Europe
Colombie, l’outsider de la droite dure prend la tête avant le second tour
Un avocat millionnaire sans expérience politique a créé la surprise en arrivant en tête du premier tour. Face à lui, un sénateur de gauche héritier du président sortant promet de poursuivre la paix avec les groupes armés.
Dimanche, les électeurs colombiens ont réservé un sacré coup de théâtre. Abelardo de la Espriella, un homme d’affaires de 47 ans qui n’avait jamais brigué un mandat, a obtenu plus de 43% des voix. Il devance d’un cheveu Ivan Cepeda, le candidat du camp présidentiel, crédité de 41%. Cet avocat excentrique, qui se fait appeler « Le tigre », a séduit un électorat inquiet de la résurgence de la violence. Dans un pays marqué par plus de soixante ans de conflit armé, ses promesses de poigne contre les narcotrafiquants ont fait mouche. Il veut mettre fin aux négociations avec les groupes criminels et les écraser militairement. Il propose même de construire dix méga-prisons et de bombarder les campements de drogue.
De l’autre côté, Ivan Cepeda, 63 ans, incarne la continuité du gouvernement de gauche de Gustavo Petro. Philosophe de formation et défenseur des droits humains, il mise sur le bilan de son camp: hausse du salaire minimum, augmentation des dépenses d’éducation, transferts de terres aux communautés pauvres. Il promet de poursuivre les processus de paix, même s’ils sont jusqu’ici difficiles. Mais sa campagne manque de mordant, selon plusieurs observateurs. Pour espérer l’emporter au second tour le 21 juin, il va devoir convaincre les électeurs du centre et les abstentionnistes. Un défi de taille, car la droite traditionnelle semble prête à se rallier à son adversaire.

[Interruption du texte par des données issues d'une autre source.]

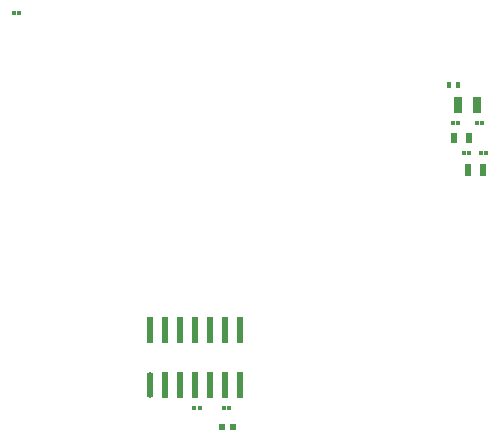
<source format=gtp>
G04*
G04 #@! TF.GenerationSoftware,Altium Limited,Altium Designer,19.1.5 (86)*
G04*
G04 Layer_Color=8421504*
%FSLAX25Y25*%
%MOIN*%
G70*
G01*
G75*
%ADD20R,0.01181X0.01299*%
%ADD21R,0.01575X0.02165*%
%ADD22O,0.02200X0.08600*%
%ADD23R,0.02200X0.08600*%
%ADD24R,0.02756X0.05709*%
%ADD25R,0.02165X0.02165*%
%ADD26R,0.01968X0.03937*%
%ADD27R,0.01968X0.03543*%
D20*
X-63327Y44094D02*
D03*
X-65020D02*
D03*
X5217Y-87795D02*
D03*
X6909D02*
D03*
X-3071D02*
D03*
X-4764D02*
D03*
X92579Y-2756D02*
D03*
X90886D02*
D03*
X86673D02*
D03*
X84980D02*
D03*
X91024Y7480D02*
D03*
X89331D02*
D03*
X81445D02*
D03*
X83126D02*
D03*
D21*
X80020Y20079D02*
D03*
X82972D02*
D03*
D22*
X-19724Y-80166D02*
D03*
D23*
X-14724D02*
D03*
X-9724D02*
D03*
X-4724D02*
D03*
X276D02*
D03*
X5276D02*
D03*
X10276D02*
D03*
Y-61566D02*
D03*
X5276D02*
D03*
X276D02*
D03*
X-4724D02*
D03*
X-9724D02*
D03*
X-14724D02*
D03*
X-19724D02*
D03*
D24*
X83169Y13386D02*
D03*
X89272D02*
D03*
D25*
X8071Y-94095D02*
D03*
X4528D02*
D03*
D26*
X86417Y-8268D02*
D03*
X91535D02*
D03*
D27*
X86811Y2362D02*
D03*
X81693D02*
D03*
M02*

</source>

Les attaques sont déjà violentes entre les deux camps. De la Espriella traite ses rivaux de « couple de délinquants » et promet de sauver la « patrie » du « communisme ». Admirateur de Donald Trump et de Nayib Bukele, il multiplie les meetings spectaculaires derrière une vitre blindée. En face, Cepeda dénonce un candidat misogyne et homophobe, et l’accuse d’avoir utilisé le maillot de l’équipe nationale pour des fins politiques, à la manière de l’ancien président brésilien Jair Bolsonaro. La campagne s’annonce serrée, tendue, et la violence des groupes armés, la plus forte depuis dix ans, pèse lourdement sur le choix des Colombiens.